1. Understand the basics of FHA loans
Before diving into PMI calculations, it’s crucial to have a basic understanding of FHA loans. The Federal Housing Administration (FHA) is a government agency that provides mortgage insurance on loans made by approved lenders. FHA loans are popular among first-time homebuyers due to their low down payment requirements and more lenient credit score standards.
2. Determine the down payment
The first step in calculating PMI on an FHA loan is to determine your down payment. In general, borrowers who can make a down payment of at least 10% of the home’s purchase price can expect lower PMI rates. However, most FHA loans require a minimum down payment of 3.5%.
3. Find out the loan amount
Subtract your down payment from the total purchase price of the home to find the loan amount you need to borrow.
4. Calculate the upfront mortgage insurance premium (UFMIP)
FHA loans require an upfront mortgage insurance premium (UFMIP), which is typically 1.75% of the loan amount. To calculate this figure, multiply your loan amount by 0.0175.
For example, if your loan amount is $200,000, your UFMIP would be $3,500 ($200,000 x 0.0175).

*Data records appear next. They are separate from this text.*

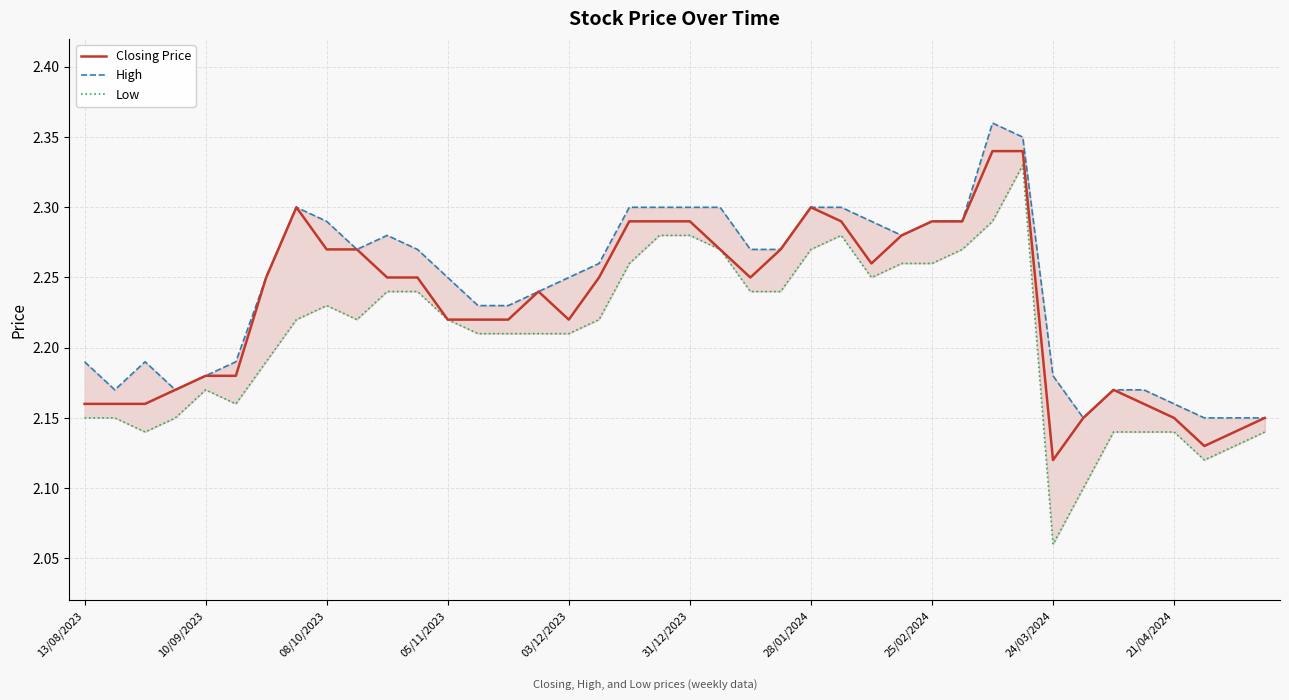

What is the lowest value of the High series?

2.1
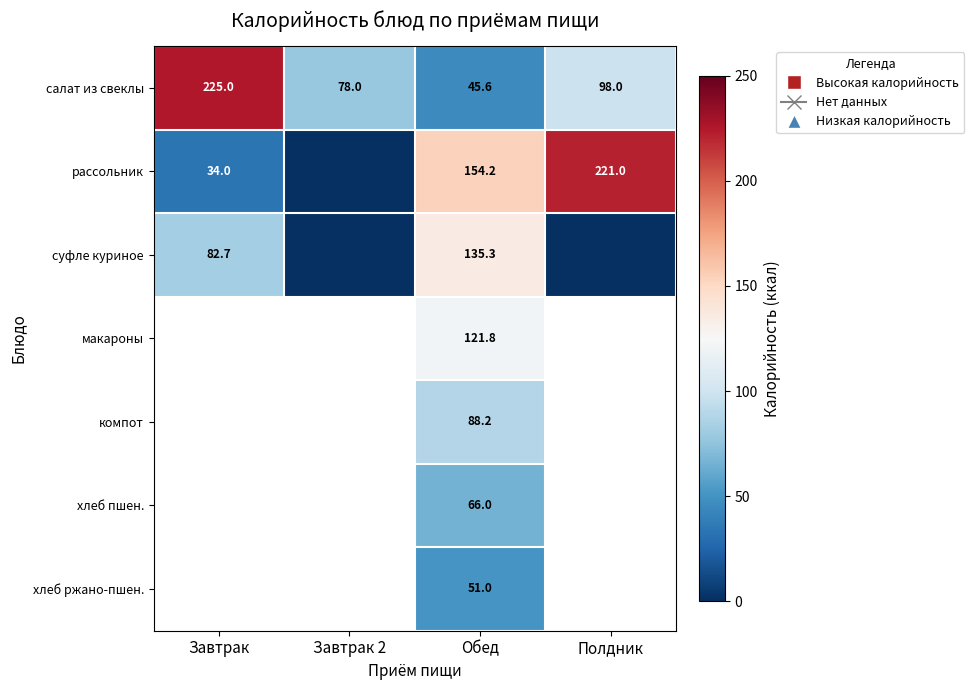

True or false: суфле куриное has a value of 25.6 at Завтрак.

False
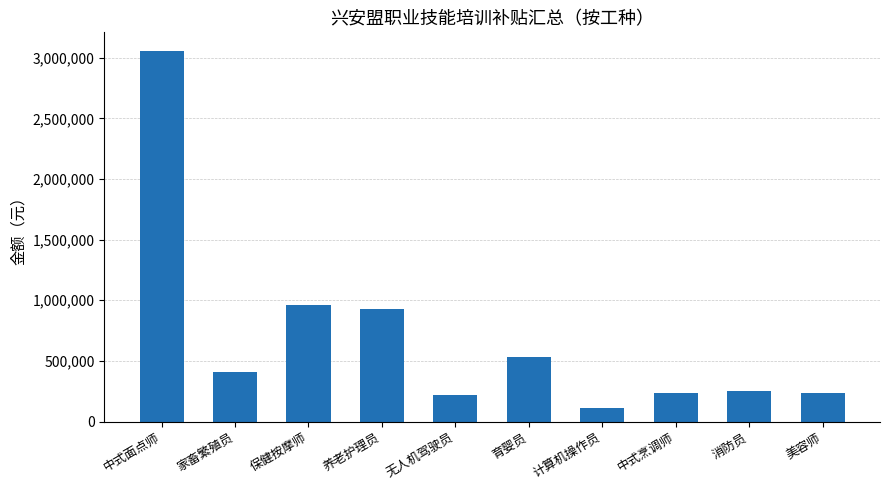

Between 中式烹调师 and 育婴员, which is larger?

育婴员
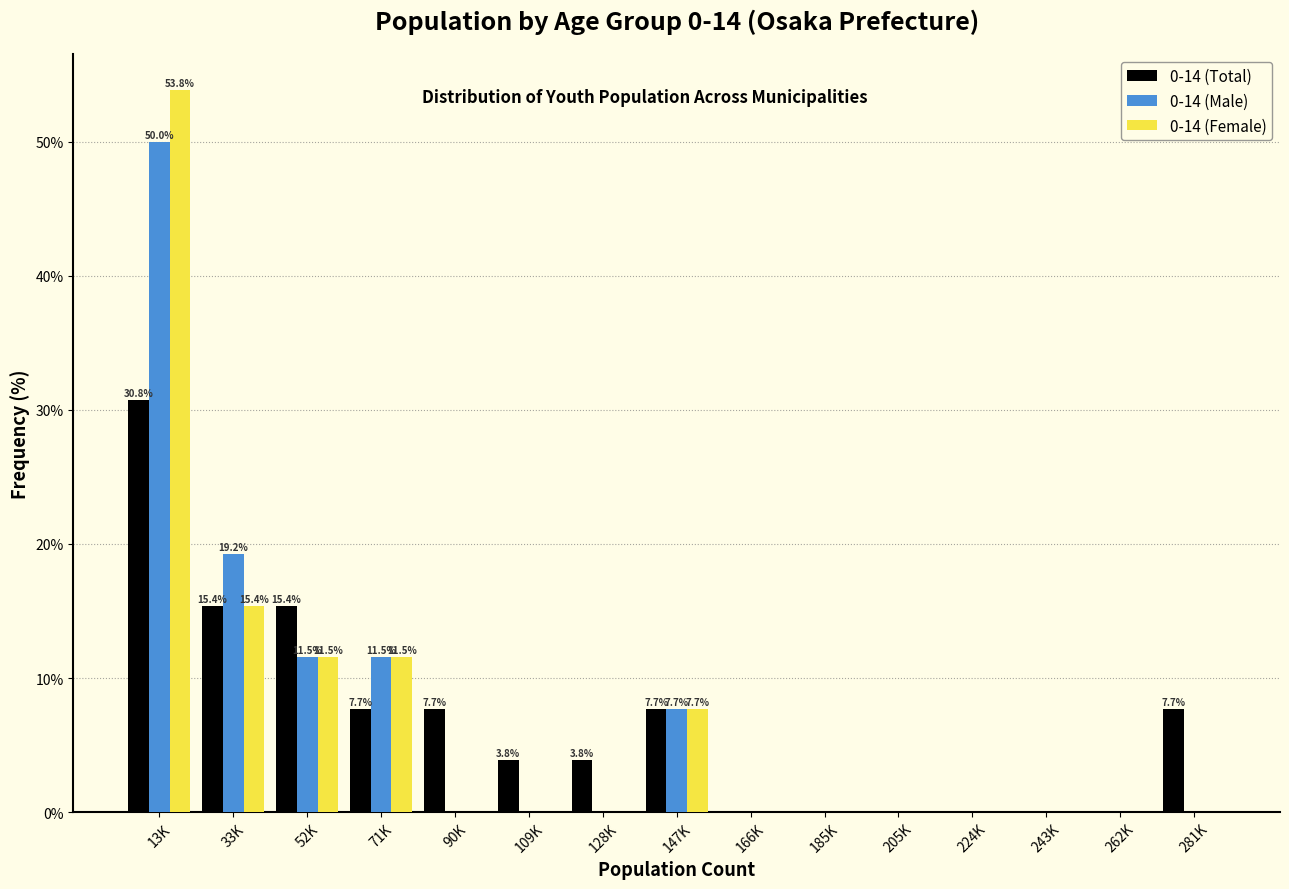

Is it true that 0-14 (Total) equals 7.7 at 147K?

True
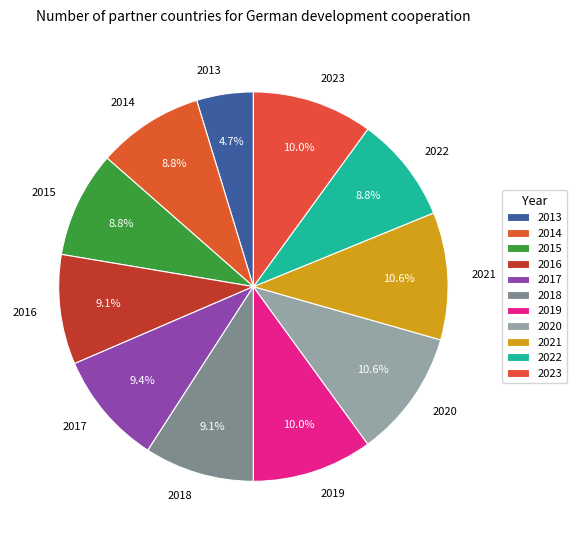

Which slice is the smallest?

2013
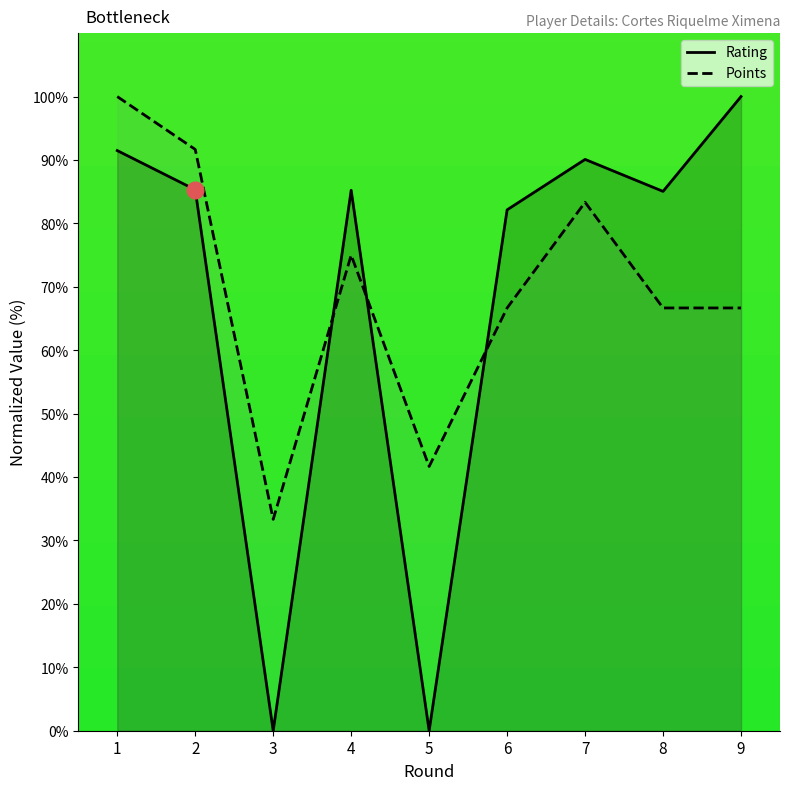

Rank the series at 1 from lowest to highest value.

Rating, Points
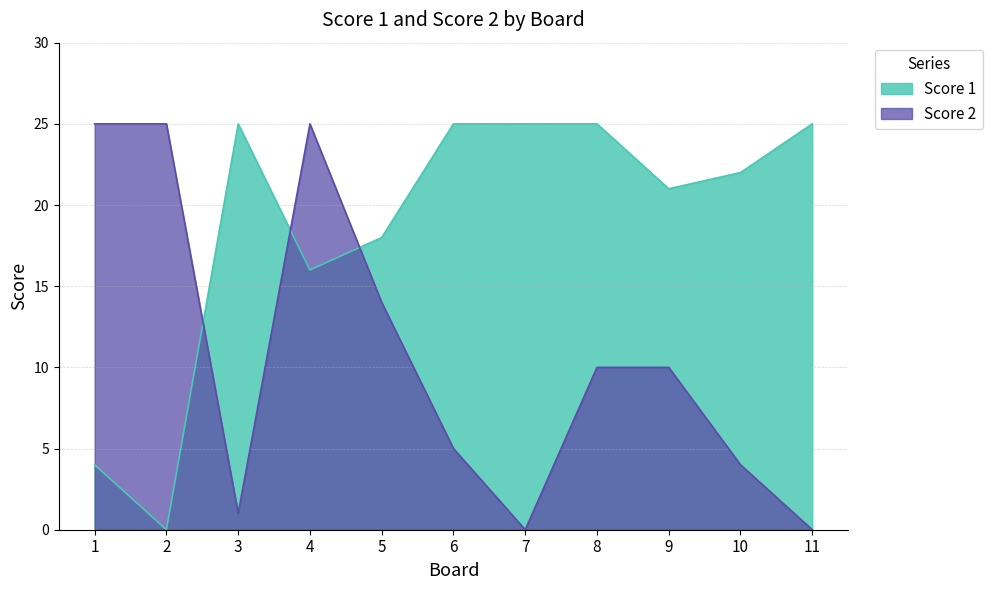

What are all the series names shown in the legend?

Score 1, Score 2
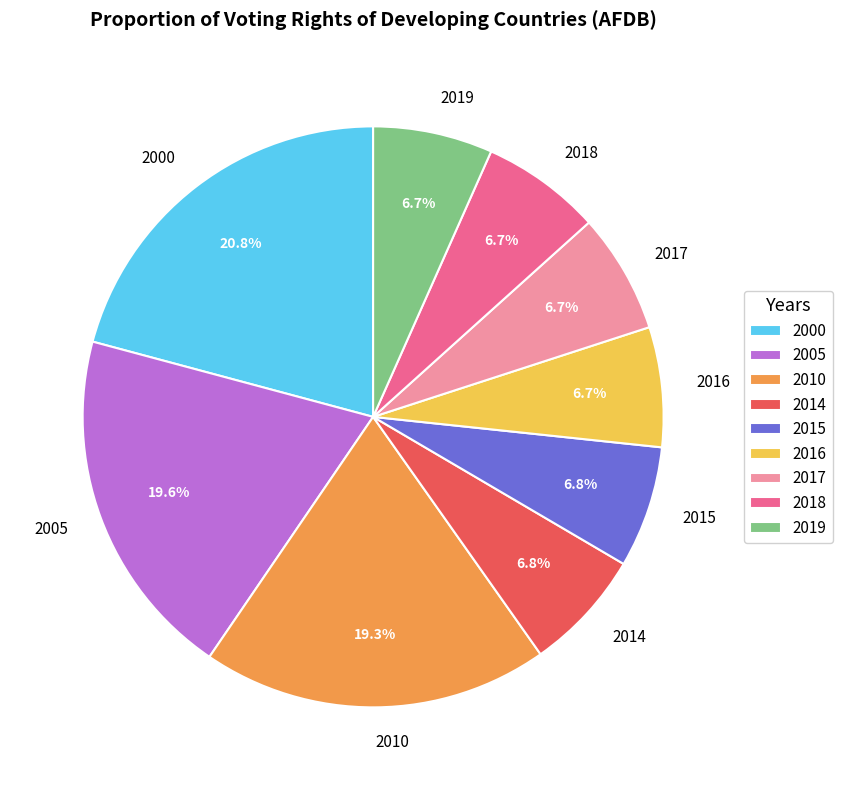

Does any single category account for the majority?

No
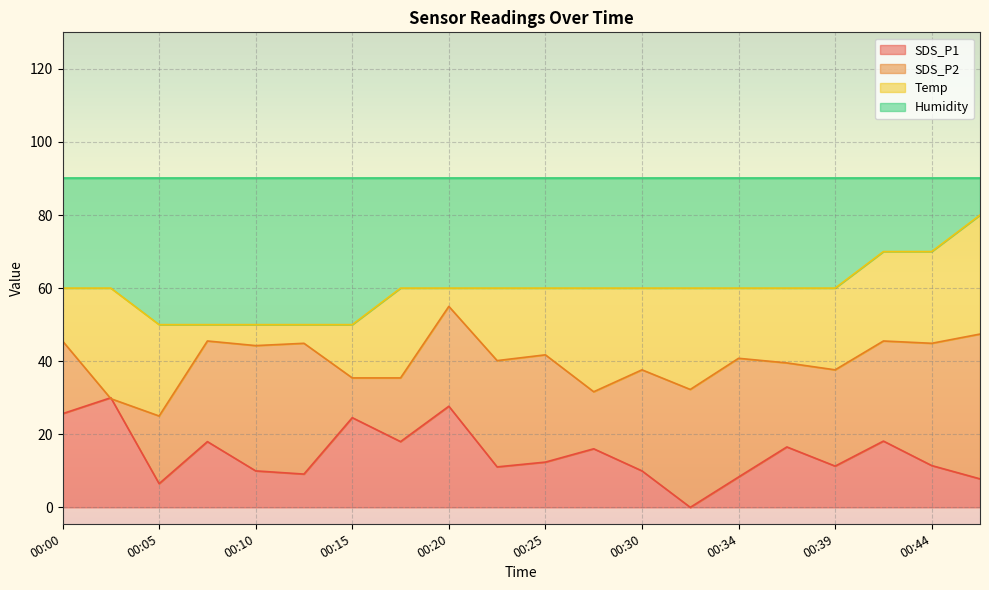

The SDS_P1 series shows 11.3 at 00:39. True or false?

True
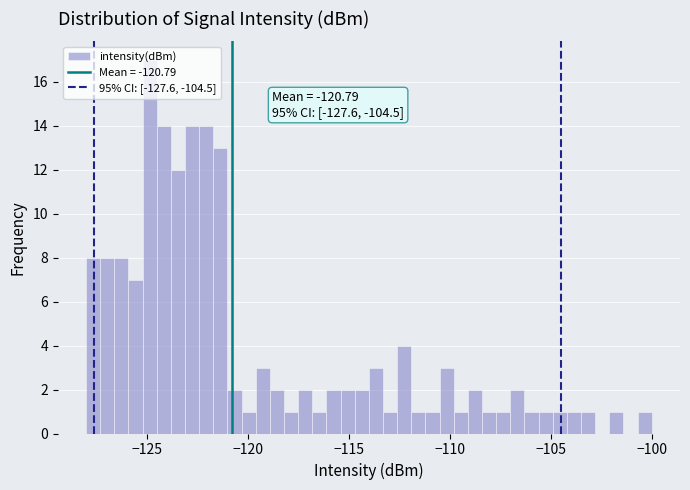

Around what value on the x-axis is the tallest bar? Give the approximate position of its centre, as read against the axis.

-125.0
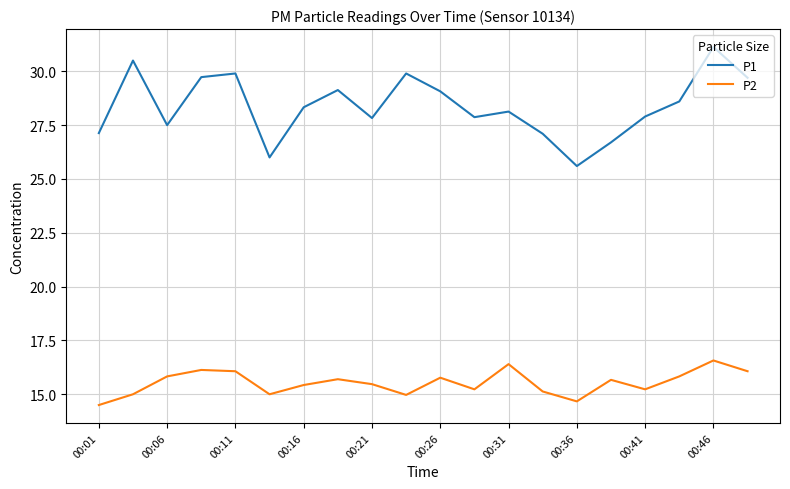

List the series in order of their overall mean, highest first.

P1, P2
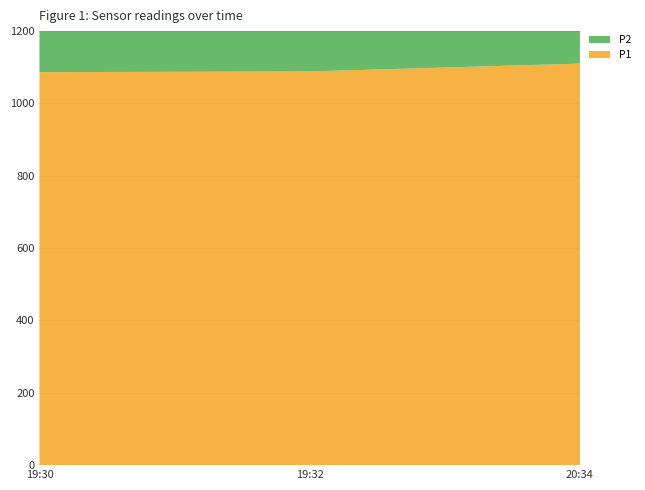

Reading left to right, list all the values displayed in this chart.

P1: 1086.5	1088.6	1110.2
P2: 999.9	999.9	999.9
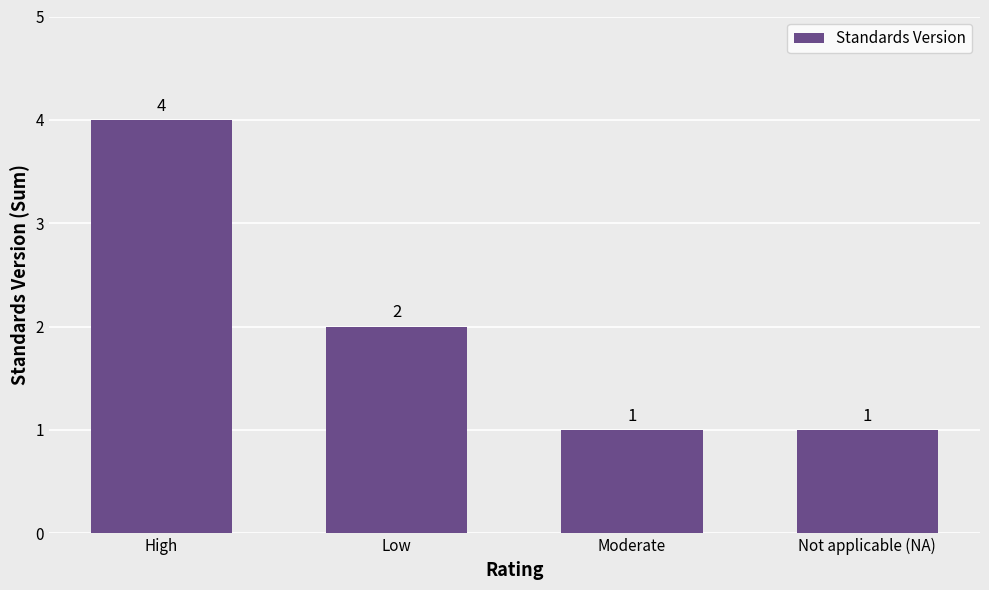

What position from the left is High?

1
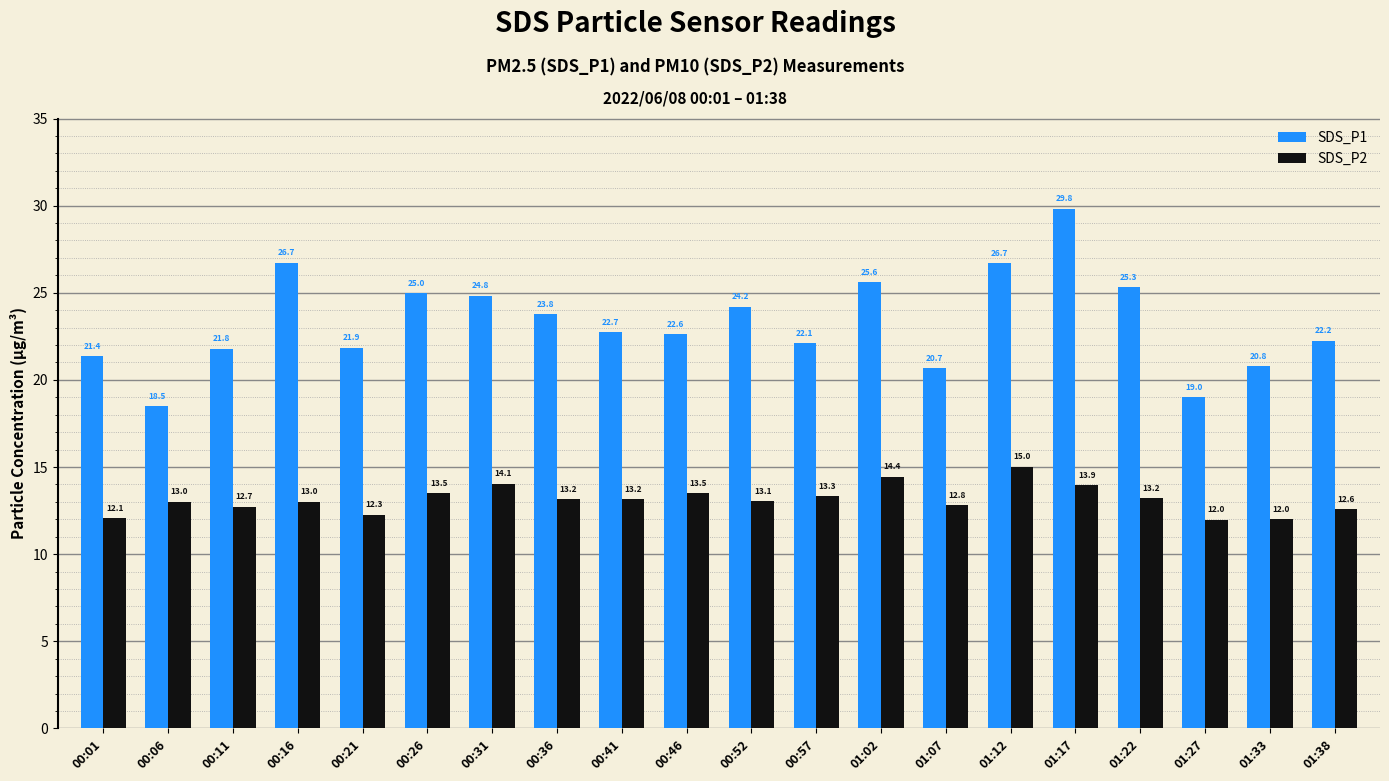

What value does the SDS_P2 series have at 01:38?

12.6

5. Calculate the annual MIP rate
FHA loans also require borrowers to pay an annual mortgage insurance premium (MIP). The MIP rate is determined by the loan amount, the term of the loan, and the loan-to-value (LTV) ratio. The following table provides a breakdown of the MIP rates based on these factors:
Loan Term (Years) | LTV (%) | Annual MIP Rate (%)
15 or fewer | 90 or less | 0.45
15 or fewer | Over 90 | 0.70
Over 15 | 95 or less | 0.80
Over 15 | Over 95 | 0.85
Use this table to determine your annual MIP rate based on your loan term and LTV ratio.
6. Calculate the total annual MIP
To calculate the total annual MIP, multiply the loan amount by the annual MIP rate you determined in step 5.
For example, if your loan amount is $200,000 and your annual MIP rate is 0.85%, your total annual MIP would be $1,700 ($200,000 x 0.0085).
7. Find out the monthly PMI cost
Finally, divide the total annual MIP by 12 to determine your monthly PMI cost.
Using our previous example, if your total annual MIP is $1,700, your monthly PMI cost would be approximately $142 ($1,700 ÷ 12).
In conclusion, calculating PMI on an FHA loan consists of determining your down payment and loan amount, finding out your UFMIP and annual MIP rates, and dividing your annual MIP by twelve for your monthly PMI cost. With this step-by-step guide in hand, you’ll be better equipped to estimate and understand the insurance costs associated with your FHA loan.